The 2021 United Nations Climate Conference (COP26) will need to prioritise decarbonising buildings to achieve their wider climate change goals according to the Building Engineering Services Association (BESA).

The Association has drafted a ‘manifesto’ for the conference, which highlights the role of the built environment as both polluter and potential source of climate change mitigation solutions, and includes a ‘wish list’ of follow-up actions.

Seventy-four per cent of respondents to a BESA survey said COP26 would be a ‘game changer’ for the building engineering industry and 81 per cent said it would increase business.

BESA Chief Executive Officer David Frise said: “The built environment is responsible for more than 40 per cent of global emissions so we all need to step up to the challenge, but equally, we must be part of the conversation.”

The Association welcomed last week’s publication of the UK’s long-awaited Heat & Buildings Strategy, which it said offered some crucial pointers for the building engineering sector and was “a useful starting point for decarbonising heat”.

“This is an example of how detailed sector specific plans can work in tandem with the UK’s broader headline goals and is a model for how industries like ours can turn political vision into practical measures,” added Frise.

“Our responsibility as building services engineers is to work on the detail of delivering the vision that emerges from the Glasgow meeting. Political leaders can’t be expected to understand all of the technical details and without achievable plans, their vision will fail.”

BESA believes COP26 can be a catalyst for greater investment in built environment measures and create a moral context for sustainability including delivering the UK government’s ‘levelling up’ agenda.

However, it said national governments should consult industry bodies who can help them with the delivery of specific solutions and avoid creating regulation that leads to unforeseen consequences. It cited the example of increasing building insulation to improve energy efficiency without also promoting additional ventilation to avoid consequential problems with indoor air quality.

As well as promoting low carbon heating, ventilation and cooling technologies, the BESA manifesto also urges national regulators to focus on the full lifecycle of buildings to ensure systems are well maintained and operated. It also stresses the importance of commissioning so that buildings are set up properly to achieve their carbon reducing potential.

The manifesto stresses the need for greater investment in ‘green skills’ both through attracting new talent into the sector and upskilling existing workers and points out that achieving successful carbon mitigation strategies depends on a whole supply chain so deeper collaboration is needed.

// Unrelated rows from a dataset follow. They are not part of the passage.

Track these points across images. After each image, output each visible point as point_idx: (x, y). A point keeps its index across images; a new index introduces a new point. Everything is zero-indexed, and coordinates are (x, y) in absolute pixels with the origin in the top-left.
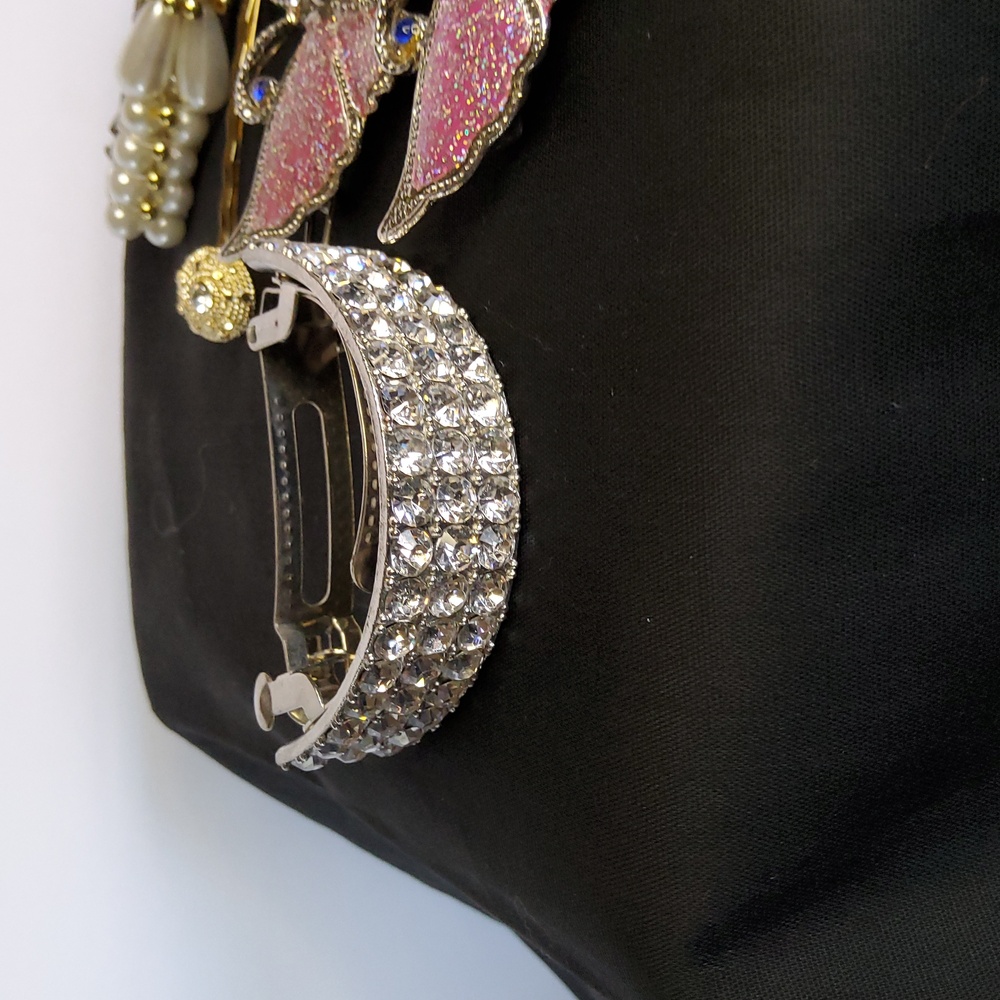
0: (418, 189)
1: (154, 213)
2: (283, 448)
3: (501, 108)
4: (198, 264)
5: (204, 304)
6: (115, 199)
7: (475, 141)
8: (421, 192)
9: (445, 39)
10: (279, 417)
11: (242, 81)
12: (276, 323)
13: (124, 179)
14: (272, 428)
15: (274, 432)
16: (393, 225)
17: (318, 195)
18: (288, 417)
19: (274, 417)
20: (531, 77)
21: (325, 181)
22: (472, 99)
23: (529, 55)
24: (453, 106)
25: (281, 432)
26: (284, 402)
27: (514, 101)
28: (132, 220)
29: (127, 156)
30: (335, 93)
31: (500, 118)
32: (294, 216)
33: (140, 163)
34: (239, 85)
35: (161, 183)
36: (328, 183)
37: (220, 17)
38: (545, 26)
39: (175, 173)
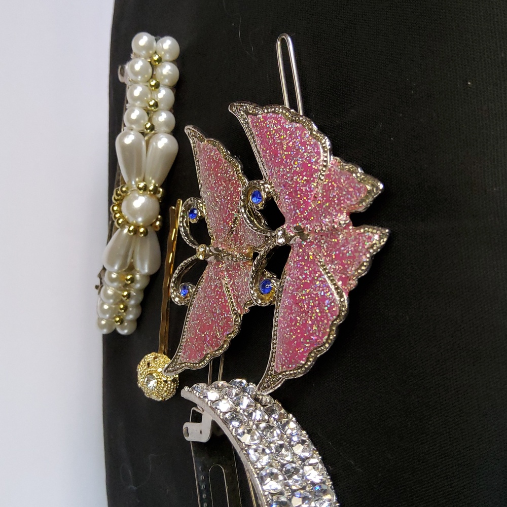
0: (279, 372)
1: (122, 321)
2: (204, 496)
3: (325, 340)
4: (148, 364)
5: (153, 383)
6: (101, 316)
7: (310, 354)
8: (280, 374)
9: (290, 297)
10: (202, 477)
11: (174, 282)
12: (201, 432)
13: (106, 307)
14: (199, 484)
15: (199, 487)
16: (265, 388)
17: (218, 350)
18: (206, 476)
19: (199, 478)
20: (340, 328)
21: (222, 344)
22: (308, 333)
23: (338, 316)
24: (297, 334)
25: (203, 487)
26: (205, 469)
27: (331, 337)
28: (109, 324)
29: (108, 297)
30: (226, 301)
31: (324, 344)
32: (204, 359)
33: (114, 300)
34: (172, 285)
35: (126, 308)
36: (223, 345)
37: (157, 232)
38: (346, 304)
39: (132, 302)
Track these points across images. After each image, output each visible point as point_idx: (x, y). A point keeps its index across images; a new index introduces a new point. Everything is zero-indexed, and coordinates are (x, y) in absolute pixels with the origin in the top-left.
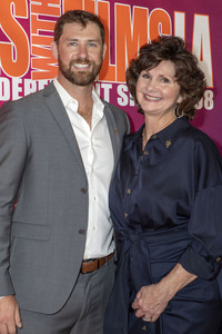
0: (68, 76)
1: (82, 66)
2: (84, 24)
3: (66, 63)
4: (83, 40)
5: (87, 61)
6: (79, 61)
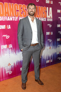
0: (29, 14)
1: (32, 13)
2: (32, 5)
3: (29, 12)
4: (32, 8)
5: (32, 12)
6: (31, 12)
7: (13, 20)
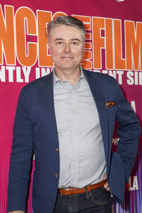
7: (11, 80)
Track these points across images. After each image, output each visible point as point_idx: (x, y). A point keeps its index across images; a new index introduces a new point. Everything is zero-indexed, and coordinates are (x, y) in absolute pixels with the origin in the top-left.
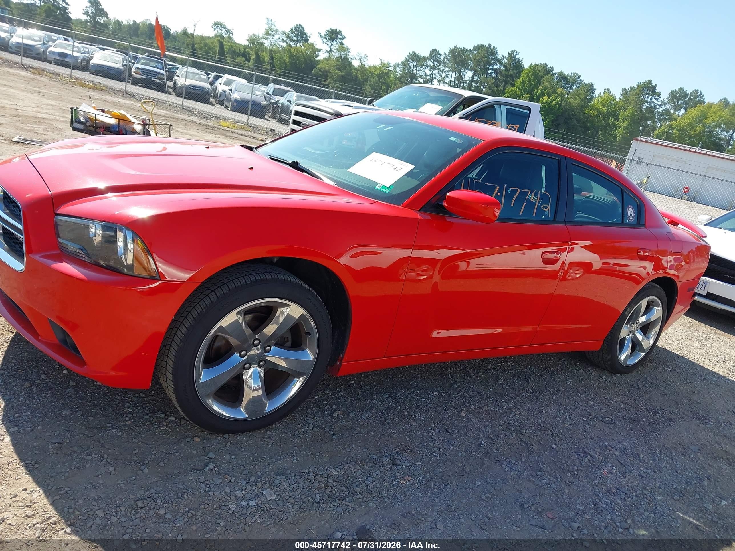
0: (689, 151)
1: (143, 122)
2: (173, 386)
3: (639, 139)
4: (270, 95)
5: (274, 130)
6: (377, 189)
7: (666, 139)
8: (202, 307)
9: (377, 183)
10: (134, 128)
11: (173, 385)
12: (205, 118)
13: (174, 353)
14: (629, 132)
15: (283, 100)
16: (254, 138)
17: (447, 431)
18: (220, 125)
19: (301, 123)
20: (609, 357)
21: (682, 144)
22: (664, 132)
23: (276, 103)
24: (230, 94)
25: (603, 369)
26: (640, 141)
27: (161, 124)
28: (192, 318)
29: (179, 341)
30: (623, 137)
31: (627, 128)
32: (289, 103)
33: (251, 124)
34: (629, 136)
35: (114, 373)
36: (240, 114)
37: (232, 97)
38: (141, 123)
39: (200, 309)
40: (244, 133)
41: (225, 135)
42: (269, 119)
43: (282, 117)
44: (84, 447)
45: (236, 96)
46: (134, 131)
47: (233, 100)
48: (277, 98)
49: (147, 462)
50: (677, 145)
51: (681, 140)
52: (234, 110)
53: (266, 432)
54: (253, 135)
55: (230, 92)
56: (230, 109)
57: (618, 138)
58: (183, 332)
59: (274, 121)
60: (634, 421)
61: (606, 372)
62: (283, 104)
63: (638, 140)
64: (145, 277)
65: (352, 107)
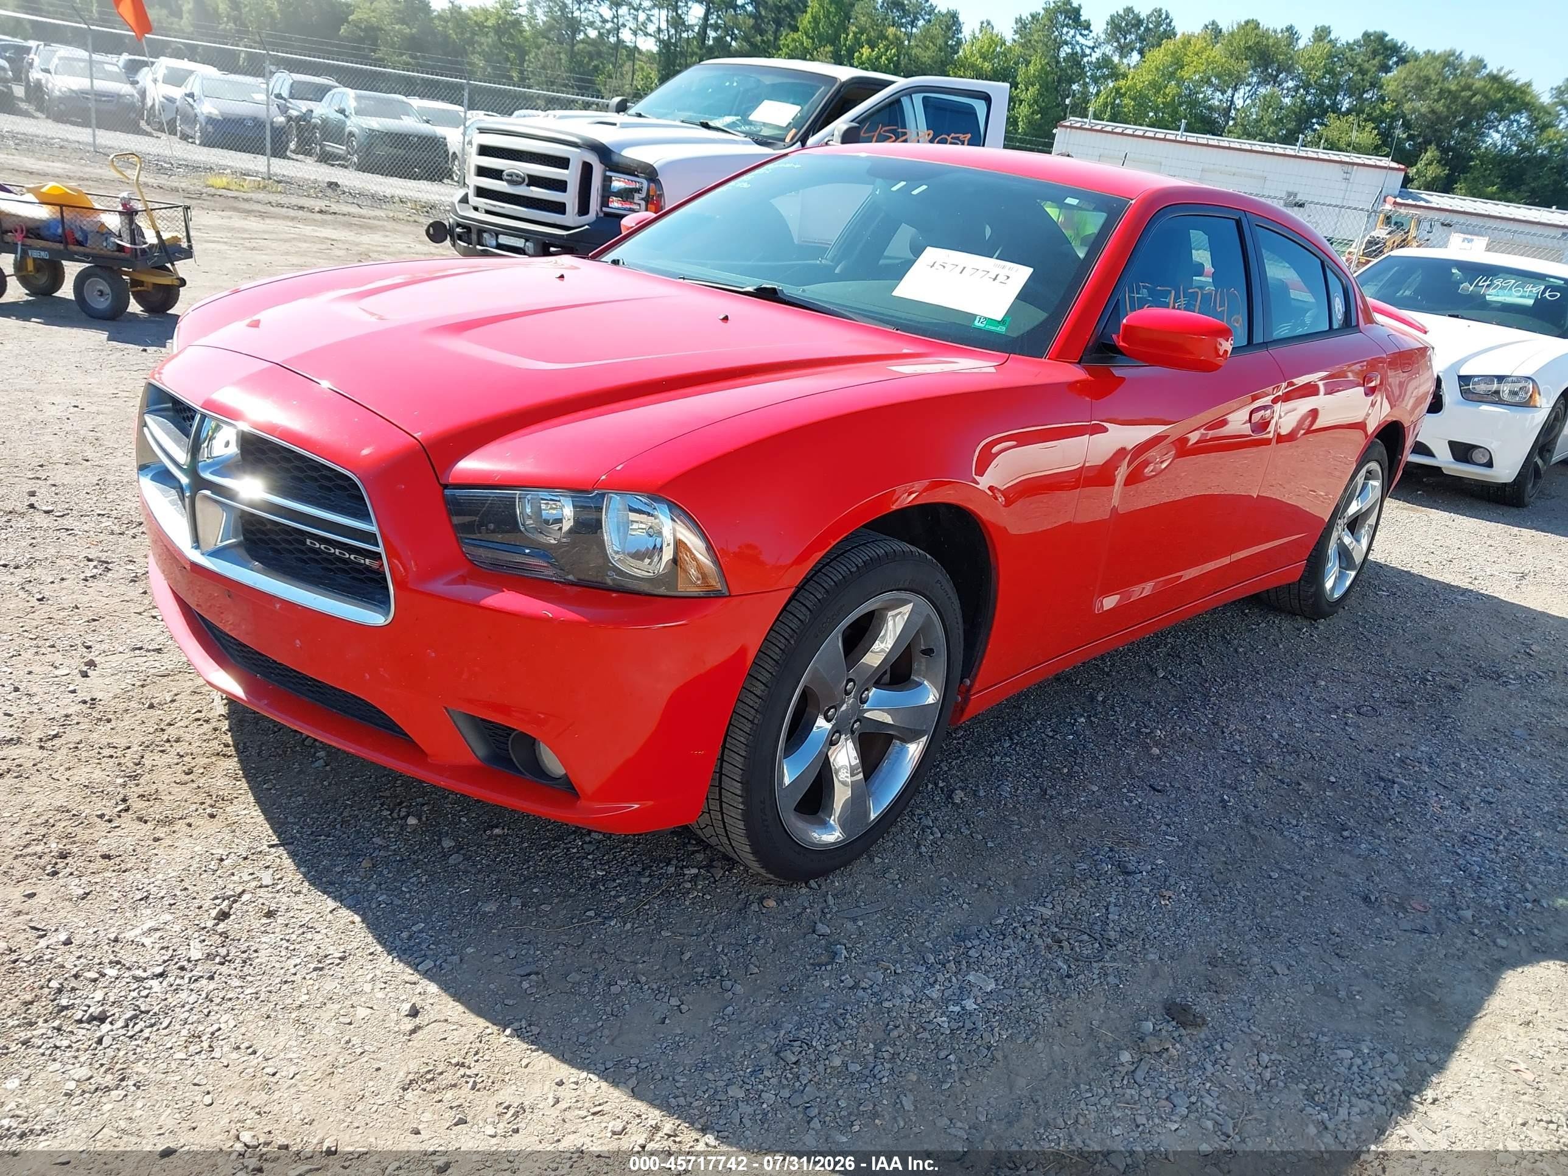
0: (1164, 140)
1: (124, 205)
2: (741, 807)
3: (1068, 124)
4: (285, 100)
5: (336, 184)
6: (979, 329)
7: (1113, 119)
8: (786, 636)
9: (974, 316)
10: (103, 224)
11: (742, 803)
12: (160, 170)
13: (742, 739)
14: (1041, 111)
15: (322, 110)
16: (301, 208)
17: (1154, 789)
18: (207, 186)
19: (502, 171)
20: (1312, 590)
21: (1141, 125)
22: (1105, 105)
23: (306, 117)
24: (192, 106)
25: (1292, 613)
26: (1071, 127)
27: (163, 206)
28: (772, 662)
29: (753, 712)
30: (1030, 123)
31: (1036, 102)
32: (342, 117)
33: (276, 175)
34: (1041, 118)
35: (636, 806)
36: (232, 152)
37: (198, 111)
38: (120, 208)
39: (783, 640)
40: (273, 198)
41: (235, 209)
42: (294, 156)
43: (328, 149)
44: (586, 970)
45: (207, 108)
46: (105, 230)
47: (202, 119)
48: (303, 106)
49: (726, 972)
50: (1130, 129)
51: (1138, 120)
52: (208, 142)
53: (872, 860)
54: (294, 200)
55: (190, 100)
56: (198, 142)
57: (1020, 124)
58: (759, 693)
59: (309, 160)
60: (1404, 703)
61: (1299, 618)
62: (325, 121)
63: (1067, 127)
64: (696, 594)
65: (615, 124)
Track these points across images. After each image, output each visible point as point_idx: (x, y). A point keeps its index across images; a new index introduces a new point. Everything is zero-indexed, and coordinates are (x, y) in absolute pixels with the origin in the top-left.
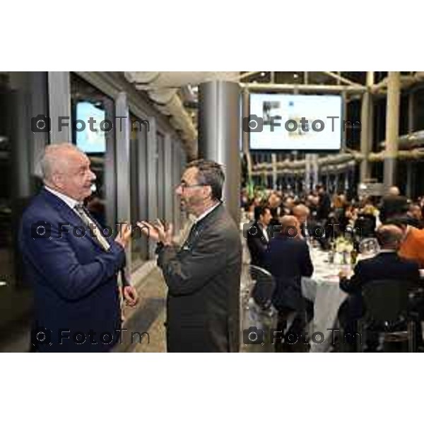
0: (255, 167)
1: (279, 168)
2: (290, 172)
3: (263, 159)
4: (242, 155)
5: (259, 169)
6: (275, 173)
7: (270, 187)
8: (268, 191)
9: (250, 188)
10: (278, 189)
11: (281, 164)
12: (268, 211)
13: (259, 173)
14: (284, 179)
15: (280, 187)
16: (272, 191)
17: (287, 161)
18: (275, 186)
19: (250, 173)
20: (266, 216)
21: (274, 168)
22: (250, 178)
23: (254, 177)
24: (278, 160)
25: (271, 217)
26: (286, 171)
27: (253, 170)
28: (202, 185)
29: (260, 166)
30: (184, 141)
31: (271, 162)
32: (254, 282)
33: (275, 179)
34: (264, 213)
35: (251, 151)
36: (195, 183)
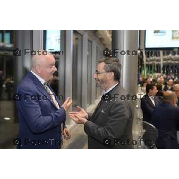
0: (148, 59)
1: (164, 60)
2: (173, 62)
3: (153, 54)
4: (139, 52)
5: (151, 61)
6: (162, 63)
7: (158, 71)
8: (157, 74)
9: (145, 72)
10: (164, 73)
11: (166, 57)
12: (155, 88)
13: (151, 63)
14: (168, 66)
15: (165, 71)
16: (159, 74)
17: (170, 55)
18: (162, 71)
19: (145, 63)
20: (154, 90)
21: (161, 59)
22: (145, 66)
23: (148, 66)
24: (164, 55)
25: (157, 91)
26: (169, 61)
27: (147, 61)
28: (108, 72)
29: (151, 58)
30: (104, 45)
31: (159, 56)
32: (144, 131)
33: (162, 66)
34: (152, 88)
35: (146, 49)
36: (104, 71)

“The built environment is both a major source of rising carbon emissions and an enabler to achieving wider sustainability goals – and governments need to acknowledge that by giving due attention to our problems and solutions,” said Frise.

“Improving the existing building stock is the key to unlocking low carbon opportunities while simultaneously improving social fairness. This is not just about business and backing the right technical horses. It is also about people – their skills and prospects – so we need a national plan of promoting engineering careers as a whole and building engineering in particular to emerge after Glasgow.”